I appreciate a movie that is thoughtful and isn't yet another stupid Hollywood film about crap blowing up and running gun battles, and I'll give it some stars for trying...but in the end, I found it sterile and without significant effect. In a week, I strongly suspect I'll have forgotten it. But thank you, filmmakers, for making something aimed at thinking adults rather than the adolescent/sociopath who loves watching crap blow up for the zillionth time.

Reviewed by rswtb 6 / 10

I wish they had put more time into the Screenplay.

I have read Infinite Jest, and am a fan of David Foster Wallace's work. Rather than making the obvious Book>Movie comment, I would like to comment on where it worked and where it didn't. DFW, for me, brings to mind the haunting descriptions of melancholy missing from the movie(Though John Krasinski does a decent job in his monologue, surprisingly.) The editing, though true to the style in the book to a certain extent, could have been better on screen.

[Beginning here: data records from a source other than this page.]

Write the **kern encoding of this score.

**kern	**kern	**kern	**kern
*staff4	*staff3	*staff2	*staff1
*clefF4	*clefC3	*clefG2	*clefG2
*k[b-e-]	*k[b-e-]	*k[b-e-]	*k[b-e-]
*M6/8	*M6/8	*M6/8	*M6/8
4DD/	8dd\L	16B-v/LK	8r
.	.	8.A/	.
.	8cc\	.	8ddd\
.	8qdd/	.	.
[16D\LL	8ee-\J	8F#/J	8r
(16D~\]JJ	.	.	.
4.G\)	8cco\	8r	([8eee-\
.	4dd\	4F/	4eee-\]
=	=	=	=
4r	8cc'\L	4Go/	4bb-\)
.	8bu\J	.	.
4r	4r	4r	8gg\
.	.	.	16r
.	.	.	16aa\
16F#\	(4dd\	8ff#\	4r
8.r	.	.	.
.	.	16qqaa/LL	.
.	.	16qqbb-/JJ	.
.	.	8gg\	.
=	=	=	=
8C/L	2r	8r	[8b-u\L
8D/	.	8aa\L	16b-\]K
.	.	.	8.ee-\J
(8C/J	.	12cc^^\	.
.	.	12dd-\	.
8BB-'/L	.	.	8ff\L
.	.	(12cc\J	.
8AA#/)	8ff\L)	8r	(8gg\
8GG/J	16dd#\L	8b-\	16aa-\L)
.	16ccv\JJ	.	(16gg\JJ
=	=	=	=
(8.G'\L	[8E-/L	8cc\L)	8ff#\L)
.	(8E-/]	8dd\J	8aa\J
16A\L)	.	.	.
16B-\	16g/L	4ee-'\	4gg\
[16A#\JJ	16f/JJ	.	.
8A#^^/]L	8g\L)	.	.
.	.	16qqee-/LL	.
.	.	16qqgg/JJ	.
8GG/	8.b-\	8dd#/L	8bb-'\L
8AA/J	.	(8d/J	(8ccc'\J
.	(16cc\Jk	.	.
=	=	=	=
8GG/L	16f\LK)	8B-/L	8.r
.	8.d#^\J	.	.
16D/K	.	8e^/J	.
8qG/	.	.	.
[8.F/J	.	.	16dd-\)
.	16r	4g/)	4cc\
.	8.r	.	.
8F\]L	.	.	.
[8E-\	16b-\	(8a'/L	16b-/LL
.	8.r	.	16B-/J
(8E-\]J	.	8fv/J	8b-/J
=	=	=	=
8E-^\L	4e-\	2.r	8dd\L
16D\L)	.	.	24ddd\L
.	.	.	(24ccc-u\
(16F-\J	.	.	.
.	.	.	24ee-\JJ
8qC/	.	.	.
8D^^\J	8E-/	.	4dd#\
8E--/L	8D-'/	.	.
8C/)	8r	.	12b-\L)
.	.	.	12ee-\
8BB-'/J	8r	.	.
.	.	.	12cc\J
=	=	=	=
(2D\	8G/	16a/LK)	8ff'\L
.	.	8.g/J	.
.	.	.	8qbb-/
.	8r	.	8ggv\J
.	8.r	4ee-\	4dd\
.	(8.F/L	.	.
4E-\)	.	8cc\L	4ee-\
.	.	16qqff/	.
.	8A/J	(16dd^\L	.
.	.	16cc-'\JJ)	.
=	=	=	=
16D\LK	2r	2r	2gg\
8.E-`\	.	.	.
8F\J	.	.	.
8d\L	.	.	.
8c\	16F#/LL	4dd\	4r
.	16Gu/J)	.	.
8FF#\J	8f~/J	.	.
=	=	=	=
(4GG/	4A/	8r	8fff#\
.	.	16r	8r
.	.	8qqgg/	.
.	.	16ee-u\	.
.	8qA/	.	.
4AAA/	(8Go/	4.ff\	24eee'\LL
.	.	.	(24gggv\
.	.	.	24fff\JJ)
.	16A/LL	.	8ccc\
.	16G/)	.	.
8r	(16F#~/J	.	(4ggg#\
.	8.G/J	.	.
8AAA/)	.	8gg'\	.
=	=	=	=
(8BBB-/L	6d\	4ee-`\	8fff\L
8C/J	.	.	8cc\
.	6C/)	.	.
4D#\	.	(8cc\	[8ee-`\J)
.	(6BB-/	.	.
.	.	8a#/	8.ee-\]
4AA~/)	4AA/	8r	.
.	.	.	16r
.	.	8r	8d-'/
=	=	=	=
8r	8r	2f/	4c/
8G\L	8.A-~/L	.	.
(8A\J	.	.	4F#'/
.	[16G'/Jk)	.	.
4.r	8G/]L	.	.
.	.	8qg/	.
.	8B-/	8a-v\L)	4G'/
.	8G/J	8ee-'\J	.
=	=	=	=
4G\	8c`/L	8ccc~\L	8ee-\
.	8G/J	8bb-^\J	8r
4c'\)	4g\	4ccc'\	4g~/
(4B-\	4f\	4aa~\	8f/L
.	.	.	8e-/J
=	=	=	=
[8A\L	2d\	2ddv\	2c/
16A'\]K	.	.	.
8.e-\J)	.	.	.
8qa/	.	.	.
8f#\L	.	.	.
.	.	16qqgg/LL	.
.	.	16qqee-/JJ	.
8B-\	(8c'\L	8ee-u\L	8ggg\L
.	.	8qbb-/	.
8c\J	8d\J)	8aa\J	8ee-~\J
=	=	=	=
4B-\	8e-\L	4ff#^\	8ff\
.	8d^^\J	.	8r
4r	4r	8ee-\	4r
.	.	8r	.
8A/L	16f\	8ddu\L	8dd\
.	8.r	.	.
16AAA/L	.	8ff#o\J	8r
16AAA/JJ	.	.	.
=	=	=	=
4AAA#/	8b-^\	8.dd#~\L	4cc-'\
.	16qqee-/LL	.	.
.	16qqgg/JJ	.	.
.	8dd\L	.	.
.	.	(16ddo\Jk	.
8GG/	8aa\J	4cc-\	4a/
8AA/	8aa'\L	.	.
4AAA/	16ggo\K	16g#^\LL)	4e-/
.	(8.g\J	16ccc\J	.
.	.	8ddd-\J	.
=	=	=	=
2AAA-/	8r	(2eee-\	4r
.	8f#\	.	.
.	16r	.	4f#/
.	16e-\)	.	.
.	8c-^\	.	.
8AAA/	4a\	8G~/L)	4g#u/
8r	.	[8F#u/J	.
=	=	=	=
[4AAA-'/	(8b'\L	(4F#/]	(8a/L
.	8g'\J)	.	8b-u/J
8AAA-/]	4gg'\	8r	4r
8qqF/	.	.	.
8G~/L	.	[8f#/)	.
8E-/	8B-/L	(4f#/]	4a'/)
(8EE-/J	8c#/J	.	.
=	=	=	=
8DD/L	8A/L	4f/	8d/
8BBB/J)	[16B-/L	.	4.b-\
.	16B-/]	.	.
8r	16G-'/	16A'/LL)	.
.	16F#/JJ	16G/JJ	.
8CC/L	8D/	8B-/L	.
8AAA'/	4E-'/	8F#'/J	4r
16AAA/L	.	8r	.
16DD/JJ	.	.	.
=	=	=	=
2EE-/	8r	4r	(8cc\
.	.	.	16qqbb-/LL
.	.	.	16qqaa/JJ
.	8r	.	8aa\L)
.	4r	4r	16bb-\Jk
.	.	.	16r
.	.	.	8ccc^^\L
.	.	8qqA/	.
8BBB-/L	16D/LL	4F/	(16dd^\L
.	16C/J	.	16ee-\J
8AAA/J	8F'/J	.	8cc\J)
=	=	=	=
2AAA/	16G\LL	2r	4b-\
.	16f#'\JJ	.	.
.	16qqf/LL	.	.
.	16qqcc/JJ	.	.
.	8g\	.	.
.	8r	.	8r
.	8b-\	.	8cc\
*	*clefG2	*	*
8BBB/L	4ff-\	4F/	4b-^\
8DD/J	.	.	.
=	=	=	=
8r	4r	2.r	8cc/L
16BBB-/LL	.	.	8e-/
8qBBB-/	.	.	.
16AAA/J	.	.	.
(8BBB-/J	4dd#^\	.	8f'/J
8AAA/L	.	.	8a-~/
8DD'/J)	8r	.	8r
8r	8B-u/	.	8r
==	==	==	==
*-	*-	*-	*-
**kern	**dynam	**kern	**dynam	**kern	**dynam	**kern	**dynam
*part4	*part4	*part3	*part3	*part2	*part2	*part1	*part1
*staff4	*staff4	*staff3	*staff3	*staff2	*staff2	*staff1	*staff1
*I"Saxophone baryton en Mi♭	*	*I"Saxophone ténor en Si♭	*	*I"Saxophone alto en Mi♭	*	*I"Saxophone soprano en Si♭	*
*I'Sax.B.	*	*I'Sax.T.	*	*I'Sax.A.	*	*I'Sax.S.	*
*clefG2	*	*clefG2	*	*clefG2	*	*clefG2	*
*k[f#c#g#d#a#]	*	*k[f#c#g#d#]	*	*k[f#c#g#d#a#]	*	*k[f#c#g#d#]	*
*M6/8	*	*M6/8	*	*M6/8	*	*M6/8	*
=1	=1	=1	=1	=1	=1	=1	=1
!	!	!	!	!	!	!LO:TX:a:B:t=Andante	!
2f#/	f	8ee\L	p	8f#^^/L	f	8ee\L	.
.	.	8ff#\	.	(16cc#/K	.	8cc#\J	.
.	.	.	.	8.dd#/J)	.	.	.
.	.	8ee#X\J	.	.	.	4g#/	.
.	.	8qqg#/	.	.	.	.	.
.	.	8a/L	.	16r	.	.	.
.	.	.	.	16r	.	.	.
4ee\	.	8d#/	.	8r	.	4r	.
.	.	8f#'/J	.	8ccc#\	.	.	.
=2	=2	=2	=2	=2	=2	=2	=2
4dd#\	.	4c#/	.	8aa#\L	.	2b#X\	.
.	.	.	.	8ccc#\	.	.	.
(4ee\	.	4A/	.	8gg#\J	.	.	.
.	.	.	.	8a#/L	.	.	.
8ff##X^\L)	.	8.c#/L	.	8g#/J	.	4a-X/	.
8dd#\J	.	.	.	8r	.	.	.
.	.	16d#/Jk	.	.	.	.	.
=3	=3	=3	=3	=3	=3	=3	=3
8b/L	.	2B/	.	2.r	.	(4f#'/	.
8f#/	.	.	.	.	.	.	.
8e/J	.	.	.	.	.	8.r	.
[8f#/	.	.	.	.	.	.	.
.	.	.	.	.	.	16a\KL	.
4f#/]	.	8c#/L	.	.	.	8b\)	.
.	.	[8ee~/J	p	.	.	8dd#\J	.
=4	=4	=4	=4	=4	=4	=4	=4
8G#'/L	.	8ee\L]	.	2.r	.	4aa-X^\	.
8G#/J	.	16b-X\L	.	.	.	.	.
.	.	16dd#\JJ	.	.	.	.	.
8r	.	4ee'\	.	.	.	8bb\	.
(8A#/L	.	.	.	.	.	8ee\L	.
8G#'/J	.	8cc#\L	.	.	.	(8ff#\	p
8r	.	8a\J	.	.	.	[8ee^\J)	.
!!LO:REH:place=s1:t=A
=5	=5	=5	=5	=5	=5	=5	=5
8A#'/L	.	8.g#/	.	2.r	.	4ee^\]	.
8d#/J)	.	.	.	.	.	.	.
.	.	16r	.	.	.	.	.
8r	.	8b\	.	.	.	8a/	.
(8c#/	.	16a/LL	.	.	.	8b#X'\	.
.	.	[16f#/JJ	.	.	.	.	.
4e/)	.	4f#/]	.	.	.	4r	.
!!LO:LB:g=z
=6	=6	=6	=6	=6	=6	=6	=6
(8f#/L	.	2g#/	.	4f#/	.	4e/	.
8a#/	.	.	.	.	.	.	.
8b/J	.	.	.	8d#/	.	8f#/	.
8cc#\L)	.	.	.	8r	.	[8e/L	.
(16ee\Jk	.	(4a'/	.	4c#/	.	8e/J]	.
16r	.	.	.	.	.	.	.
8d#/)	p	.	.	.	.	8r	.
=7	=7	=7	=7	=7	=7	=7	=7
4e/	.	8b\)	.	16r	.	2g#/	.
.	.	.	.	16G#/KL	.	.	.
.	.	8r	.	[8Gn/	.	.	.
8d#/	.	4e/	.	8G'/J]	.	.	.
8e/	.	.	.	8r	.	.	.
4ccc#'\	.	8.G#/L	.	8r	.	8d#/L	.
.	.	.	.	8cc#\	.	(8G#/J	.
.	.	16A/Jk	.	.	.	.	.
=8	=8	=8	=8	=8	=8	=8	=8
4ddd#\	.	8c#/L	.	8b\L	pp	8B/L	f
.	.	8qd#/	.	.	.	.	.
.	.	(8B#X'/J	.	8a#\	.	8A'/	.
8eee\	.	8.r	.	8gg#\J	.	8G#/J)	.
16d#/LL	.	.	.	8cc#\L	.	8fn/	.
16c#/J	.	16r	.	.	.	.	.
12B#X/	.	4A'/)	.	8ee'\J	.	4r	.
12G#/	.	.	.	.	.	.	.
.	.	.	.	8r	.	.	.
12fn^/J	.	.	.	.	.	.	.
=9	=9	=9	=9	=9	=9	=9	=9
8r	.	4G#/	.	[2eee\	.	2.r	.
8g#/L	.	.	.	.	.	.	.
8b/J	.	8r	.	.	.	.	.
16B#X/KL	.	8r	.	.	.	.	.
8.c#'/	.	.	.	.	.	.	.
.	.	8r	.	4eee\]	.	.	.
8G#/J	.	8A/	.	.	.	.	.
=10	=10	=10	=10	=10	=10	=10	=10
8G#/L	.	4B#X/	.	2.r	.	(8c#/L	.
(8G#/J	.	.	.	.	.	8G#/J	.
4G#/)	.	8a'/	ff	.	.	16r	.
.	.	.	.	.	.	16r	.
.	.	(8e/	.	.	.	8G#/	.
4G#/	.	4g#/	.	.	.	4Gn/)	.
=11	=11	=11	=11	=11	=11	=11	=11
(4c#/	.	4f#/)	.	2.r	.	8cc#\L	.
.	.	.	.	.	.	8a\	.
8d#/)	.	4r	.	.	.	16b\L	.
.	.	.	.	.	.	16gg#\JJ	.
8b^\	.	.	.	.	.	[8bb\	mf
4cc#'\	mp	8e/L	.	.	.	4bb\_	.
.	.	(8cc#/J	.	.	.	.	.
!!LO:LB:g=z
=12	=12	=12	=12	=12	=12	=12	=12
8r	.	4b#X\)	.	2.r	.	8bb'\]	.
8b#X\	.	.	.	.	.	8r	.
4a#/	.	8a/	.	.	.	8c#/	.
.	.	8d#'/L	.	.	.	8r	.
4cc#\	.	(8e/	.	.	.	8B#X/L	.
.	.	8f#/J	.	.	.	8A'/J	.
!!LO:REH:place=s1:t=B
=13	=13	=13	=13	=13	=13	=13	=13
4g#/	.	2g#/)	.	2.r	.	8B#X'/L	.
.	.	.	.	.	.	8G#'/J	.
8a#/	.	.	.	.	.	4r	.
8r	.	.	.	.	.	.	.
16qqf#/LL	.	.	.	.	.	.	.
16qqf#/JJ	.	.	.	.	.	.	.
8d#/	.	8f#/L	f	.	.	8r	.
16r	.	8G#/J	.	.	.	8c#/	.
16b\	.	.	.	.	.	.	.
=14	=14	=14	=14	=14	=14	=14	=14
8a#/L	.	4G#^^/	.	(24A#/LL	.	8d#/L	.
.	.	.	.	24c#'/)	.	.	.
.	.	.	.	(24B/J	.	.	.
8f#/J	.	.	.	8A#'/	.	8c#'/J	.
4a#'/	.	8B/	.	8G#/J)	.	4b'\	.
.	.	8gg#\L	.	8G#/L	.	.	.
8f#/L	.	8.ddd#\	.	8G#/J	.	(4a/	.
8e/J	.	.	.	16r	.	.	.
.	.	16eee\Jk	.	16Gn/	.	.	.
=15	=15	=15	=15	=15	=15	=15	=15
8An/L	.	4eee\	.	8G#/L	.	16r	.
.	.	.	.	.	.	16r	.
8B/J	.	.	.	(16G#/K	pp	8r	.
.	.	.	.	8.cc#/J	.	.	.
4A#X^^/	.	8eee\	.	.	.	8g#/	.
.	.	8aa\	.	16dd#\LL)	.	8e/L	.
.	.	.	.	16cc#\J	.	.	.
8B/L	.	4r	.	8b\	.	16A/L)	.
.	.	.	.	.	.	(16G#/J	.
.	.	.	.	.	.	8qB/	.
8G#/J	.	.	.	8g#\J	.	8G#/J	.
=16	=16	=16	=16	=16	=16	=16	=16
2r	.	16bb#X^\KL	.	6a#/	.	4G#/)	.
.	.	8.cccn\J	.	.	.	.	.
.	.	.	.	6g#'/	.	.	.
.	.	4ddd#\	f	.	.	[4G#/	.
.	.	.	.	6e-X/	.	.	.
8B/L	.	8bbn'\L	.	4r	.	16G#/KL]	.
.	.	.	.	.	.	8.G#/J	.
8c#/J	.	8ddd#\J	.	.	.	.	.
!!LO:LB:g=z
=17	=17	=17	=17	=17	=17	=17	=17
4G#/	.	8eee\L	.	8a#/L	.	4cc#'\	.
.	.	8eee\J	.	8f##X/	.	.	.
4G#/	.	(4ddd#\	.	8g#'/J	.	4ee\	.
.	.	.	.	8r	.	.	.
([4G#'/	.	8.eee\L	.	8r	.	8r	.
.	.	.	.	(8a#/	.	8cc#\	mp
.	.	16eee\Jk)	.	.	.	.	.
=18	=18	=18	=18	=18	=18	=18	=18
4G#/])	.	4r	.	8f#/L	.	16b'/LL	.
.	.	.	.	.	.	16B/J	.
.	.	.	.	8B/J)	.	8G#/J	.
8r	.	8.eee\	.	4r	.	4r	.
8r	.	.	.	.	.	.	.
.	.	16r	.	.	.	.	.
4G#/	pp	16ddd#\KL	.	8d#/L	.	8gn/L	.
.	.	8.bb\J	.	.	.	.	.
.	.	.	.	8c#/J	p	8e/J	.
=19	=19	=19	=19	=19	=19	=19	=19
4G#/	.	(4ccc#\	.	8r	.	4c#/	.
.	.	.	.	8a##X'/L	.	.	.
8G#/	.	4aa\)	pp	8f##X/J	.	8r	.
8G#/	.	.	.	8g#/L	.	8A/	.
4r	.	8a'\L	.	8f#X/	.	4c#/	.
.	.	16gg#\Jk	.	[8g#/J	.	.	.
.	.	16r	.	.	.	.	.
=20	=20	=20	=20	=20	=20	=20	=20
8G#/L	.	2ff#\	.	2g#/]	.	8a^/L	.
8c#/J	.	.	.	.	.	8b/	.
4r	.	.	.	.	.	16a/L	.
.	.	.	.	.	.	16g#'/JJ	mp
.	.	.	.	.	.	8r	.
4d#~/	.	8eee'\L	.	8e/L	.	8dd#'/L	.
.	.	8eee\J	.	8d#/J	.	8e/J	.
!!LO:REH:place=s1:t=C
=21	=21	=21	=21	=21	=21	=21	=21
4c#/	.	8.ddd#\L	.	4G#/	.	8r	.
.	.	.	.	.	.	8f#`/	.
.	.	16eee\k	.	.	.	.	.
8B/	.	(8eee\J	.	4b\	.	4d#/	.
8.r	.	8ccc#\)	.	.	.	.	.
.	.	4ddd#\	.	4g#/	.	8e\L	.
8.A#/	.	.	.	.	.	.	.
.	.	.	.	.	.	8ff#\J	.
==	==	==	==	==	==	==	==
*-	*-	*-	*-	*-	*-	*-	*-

DFW's linguistic talents and extensive vocabulary are retained throughout the movie, which makes it seem unreal(DFW does a great job of separating his voice from that of his characters, I feel). This leads to a strange sequence with the man speaking of his father which is strange to watch.

The movie suffers from trying to be a bit too true to the book, but not really knowing how to. There are a few intense scenes reminiscent of DFW's style, but can't really hold the whole movie together.

All in all, I wouldn't call the movie a waste of time, but I'd recommend DFW's books anyway.